A similar situation often occurs in neuroscience, when researchers seek to study the correlation between behavior and particular measures of brain activation. Much like in the example above, there is a need for flexibility of analysis on one side of the regression equation. For example, when functional MRI signals are to be correlated with behavioral measures, the rich fMRI data first need to be preprocessed and compressed, and this can be done in many different plausible ways (Carp 2012; Poldrack et al. 2017). When behavior is measured with one variable such as a test score, the easiest way to blind the analyses is to shuffle this test score variable. The analyst is then free to explore different ways to process the fMRI data without unduly and unwittingly influencing the results concerning the correlation with the criterion variable.

The situation becomes only slightly more complicated when there is a need for flexibility at both sides of the regression equation. Consider for instance a study that aimed to relate activity in certain brain regions to behavior as reflected in the parameters of a cognitive model (e.g., Forstmann et al. 2008). Here, both the neural analyses and the cognitive modeling require flexibility of analysis. In this case, the solution is to keep the variables of interest intact for each participant at each side of the equation. Blinding is achieved by shuffling the case identifier, thereby destroying the connection between the brain activity and behavior.
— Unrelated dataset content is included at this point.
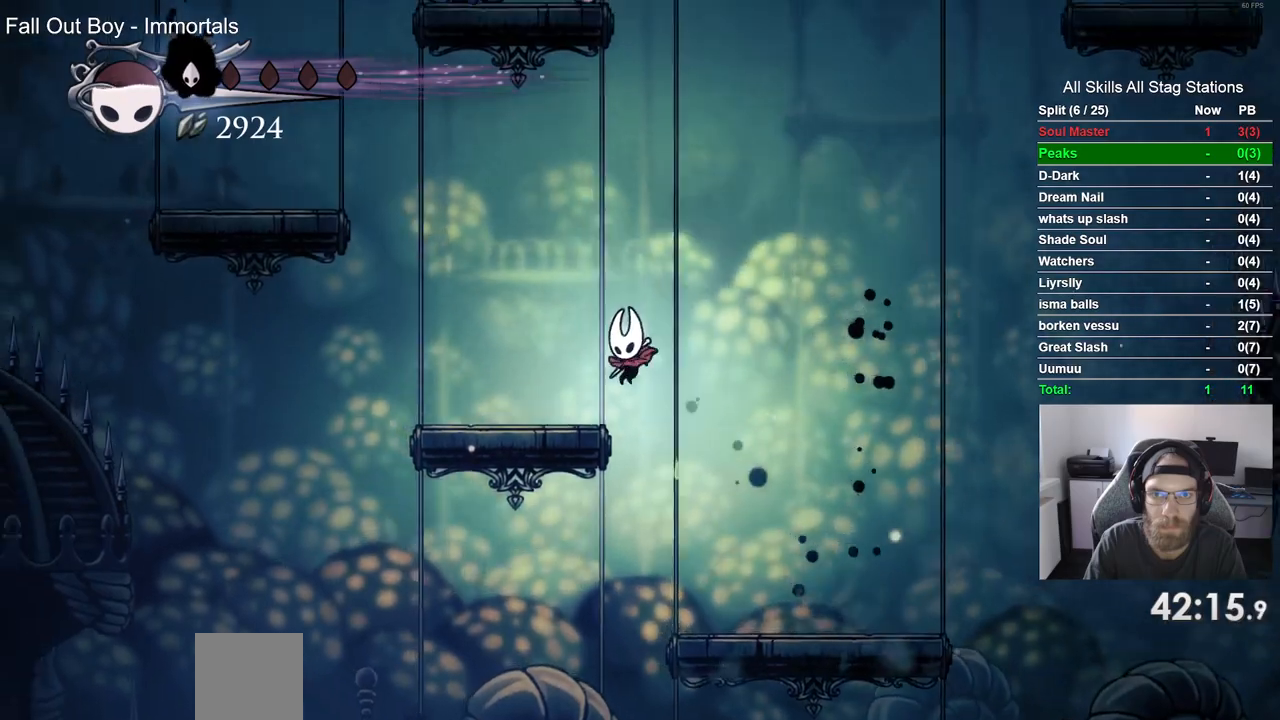
{"buttons": ["CROSS", "DPAD_UP", "DPAD_LEFT"], "left_stick": "center", "right_stick": "center", "events": [[100, "CROSS", "up"], [250, "CROSS", "down"]]}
Note that another effective way to destroy this connection is to involve two analysts, one who receives the neural data, and one who receives the behavioral data; only after both analysts have completed their work are the results brought together.

5.2 Contingency tables

For fully categorical data, we again recommend to shuffle the dependent variable. For example, when studying whether class attendance (‘always’, ‘sometimes’, ‘never’) predicts whether students ‘pass’ or ‘fail’ a course, it is convenient to shuffle the pass/fail variable. Table 1 shows fictitious original data. Table 2 shows how this table could look after shuffling the pass/fail variable.
Table 1

Fictitious data for students who pass or fail a course depending on their class attendance

Class attendance

Outcome

Total

Pass

Fail

‘Always’

30

3

33

‘Sometimes’

10

20

30

‘Never’

3

6

9

Total

43

29

72

Total sample size in bold

Table 2

Fictitious data for students who pass or fail a course depending on their class attendance, with shuffled outcome variable

Class attendance

Outcome

Total

Pass

Fail

‘Always’

17

16

33

‘Sometimes’

19

11

30

‘Never’

7

2

9

Total

43

29

72

Total sample size in bold

Note that this shuffling ensures that the margin counts are kept intact. This way the analyst is given access to the total number of students who pass and fail, and the total number of students who reported to attend class never, sometimes, and always. The analyst is then free to decide on sensible outlier removal criteria and variable transformations without having to fear that unconscious biases unduly influence the analysis outcome. For example, the analyst might want to merge two very similar categories since one of these has very few counts.

5.3 ANOVA designs

The ANOVA design is ubiquitous in experimental psychology. In the simplest scenario, the ANOVA concerns a comparison between the means of two groups (i.e., a t-test). For example, a researcher may seek to study whether people who hold a pen between their teeth perceive cartoons to be funnier than do people who hold the pen between their lips (Wagenmakers et al. 2016). In this design, it is essential to use a blinding technique that distorts the mean perceived funniness in each group. Distortion of the cell means could be achieved by shuffling the condition indicators (holding a pen or not).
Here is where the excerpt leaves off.